Richard Zimler
No início de Os Anagramas de Varsóvia, coloquei uma citação da personagem principal do romance, Erik Cohen, um psiquiatra idoso obrigado a mudar-se para o gueto judeu de Varsóvia a seguir à ocupação nazi da Polónia.
No mínimo dos mínimos, devemos aos nossos mortos o estatuto de Pessoa única.
Erik chega a esta compreensão da dívida que temos para com os nossos entes queridos enquanto escuta uma adolescente devastada cujo tio tinha acabado de ser assassinado. Sufocada pelas lágrimas, ela conta a Erik que o Tio Freddi, um aspirante a argumentista, estivera a trabalhar com uma estrela de cinema alemã num guião antes de ser internado no gueto. Erik fica muito comovido porque compreende como a rapariga precisa urgentemente que ele perceba que o tio era um indivíduo com esperanças, sonhos e medos. Por isso, escuta-a atentamente.
Qualquer pessoa que tenha sofrido com a morte de um grande amigo ou de um familiar sabe que ninguém iria alguma vez querer que uma pessoa amada fosse recordada apenas como um símbolo ou uma estatística. E todavia, aqueles que morreram no Holocausto tiveram, por vezes, a sua singularidade resumida a generalidades. Professores e historiadores, na tentativa de descreverem a magnitude desta tragédia, basearam-se com frequência — compreensivelmente — em factos e números. Obviamente, é vital ter um conhecimento claro e preciso da dimensão deste genocídio, mas este tipo de esforços não consegue, de modo geral, transmitir qualquer ideia daquilo que os judeus, ciganos e outros sofreram. Só uma história bem contada consegue fazê-lo, e é por isso que os romances e as memórias sobre este período são tão valiosos.

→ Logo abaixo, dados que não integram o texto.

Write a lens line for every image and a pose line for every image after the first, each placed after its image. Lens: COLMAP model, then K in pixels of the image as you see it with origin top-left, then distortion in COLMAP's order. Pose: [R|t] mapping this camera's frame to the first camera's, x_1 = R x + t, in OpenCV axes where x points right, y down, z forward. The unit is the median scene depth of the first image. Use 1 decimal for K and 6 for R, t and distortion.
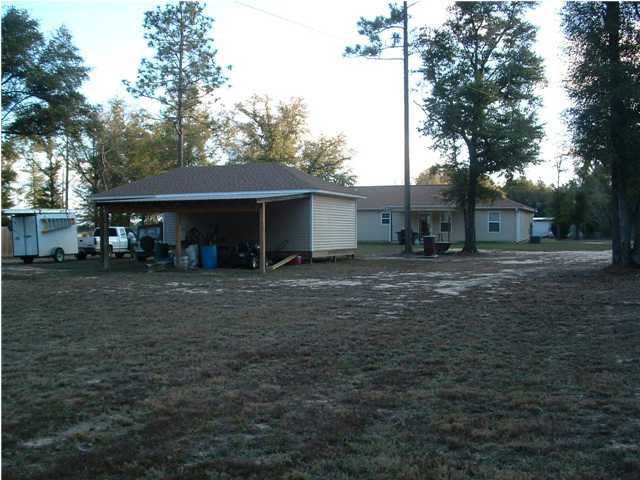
lens RADIAL K [[750.8, 0, 318.3], [0, 750.8, 238.8], [0, 0, 1]] dist [-0.160050, 0.000000]
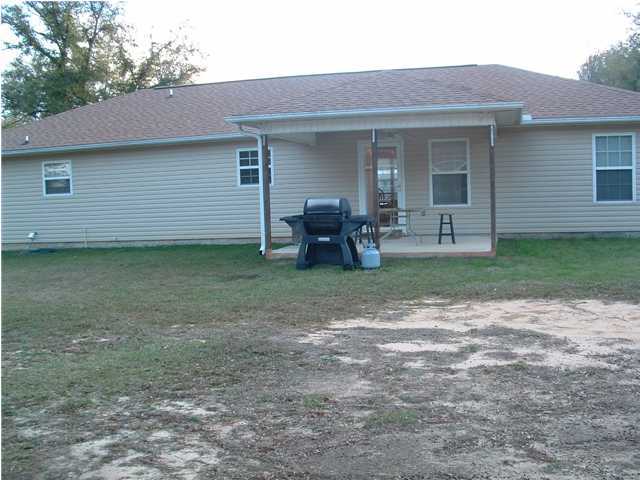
lens RADIAL K [[750.8, 0, 325.0], [0, 750.8, 239.7], [0, 0, 1]] dist [-0.160050, 0.000000]
pose [[0.988736, -0.040402, 0.144114, 0.119915], [0.032753, 0.997946, 0.055062, -0.021235], [-0.146043, -0.049722, 0.988028, 1.112752]]
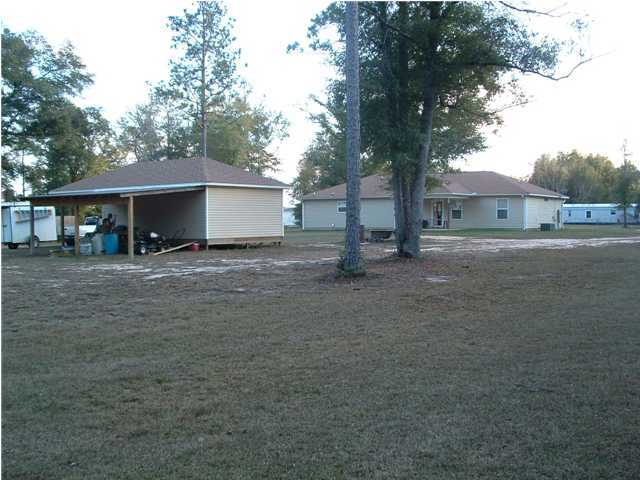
lens RADIAL K [[750.8, 0, 321.1], [0, 750.8, 242.3], [0, 0, 1]] dist [-0.160050, 0.000000]
pose [[0.975916, 0.003206, -0.218124, 0.332807], [0.001910, 0.999728, 0.023240, -0.003101], [0.218139, -0.023097, 0.975644, -0.022125]]
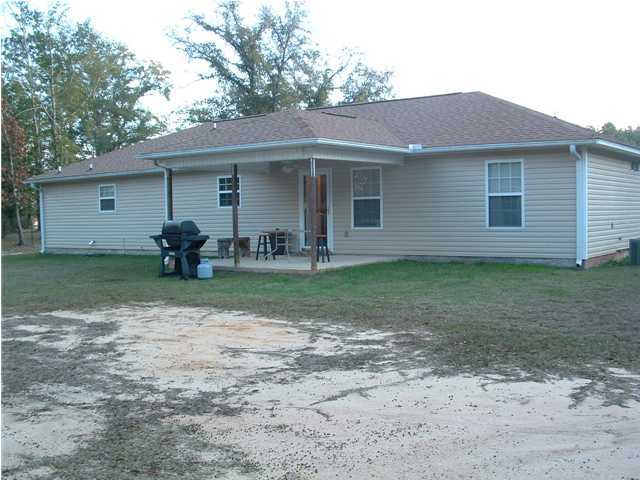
lens RADIAL K [[750.8, 0, 316.2], [0, 750.8, 241.9], [0, 0, 1]] dist [-0.160050, 0.000000]
pose [[0.969134, -0.007614, -0.246416, 0.362344], [0.016030, 0.999354, 0.032164, -0.021740], [0.246011, -0.035121, 0.968630, 1.055494]]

Estas considerações assumiram para mim um significado reforçado quando escrevi Os Anagramas de Varsóvia porque o livro é, em parte, sobre a vida quotidiana no gueto judeu de Varsóvia, uma secção da cidade com cerca de dois quilómetros quadrados e meio onde os alemães foçaram os judeus a viver a partir de Outubro de 1940. Chegaram a viver aí 450.000 pessoas, isoladas do resto do mundo por um muro de tijolo alto com uma vedação de arame farpado em cima.
Ao criarem esta «ilha» urbana judaica, os alemães esperavam condenar os seus residentes ao esquecimento — que o resto do mundo os esquecesse. E até certo ponto, conseguiram o seu objectivo. Mesmo hoje, quantos de nós conseguimos falar com alguma profundidade sobre uma pessoa ou uma família que lá viveram? Quantos de nós sabemos alguma coisa sobre as suas escolas ou o trabalho que faziam?
Por isso, parte do meu objectivo nos Anagramas de Varsóvia foi recrear o gueto, devolver a individualidade aos seus residentes — devolver-lhes a sua singularidade. Tentei fazer isso através das minhas personagens — através de Erik e dos outros. Na verdade, espero que quando os leitores ficarem a conhecer as suas fragilidades e os seus talentos, as suas derrotas e os seus triunfos, comecem a olhá-las como pessoas de carne e osso. Quero que aqueles que agarrem no meu romance sigam Erik na sua heróica – e perigosa – viagem. Quero que as pessoas saibam a pessoa notável que ele é.
Nos Anagramas de Varsóvia, Erik Cohen torna-se um dos muitos milhões perseguidos pelos nazis, mas ele também é muito mais do que isso. É um pai que se tenta redimir por ter negligenciado a filha quando ela era pequena. É um terapeuta empenhado e um amigo fiel. É resmungão quando está ensonado, é dado a gargalhadas ruidosas e é um fã dos Irmãos Marx e de Jazz. Demonstra uma coragem espantosa numa altura em que podia facilmente ter-se entregado ao desespero. E nos seus momentos mais difíceis, gosta de se sentar à janela do quarto, a fumar o seu cachimbo e a olhar para as estrelas. Gosta de imaginar que toda a natureza está do lado dos judeus na sua luta pela sobrevivência.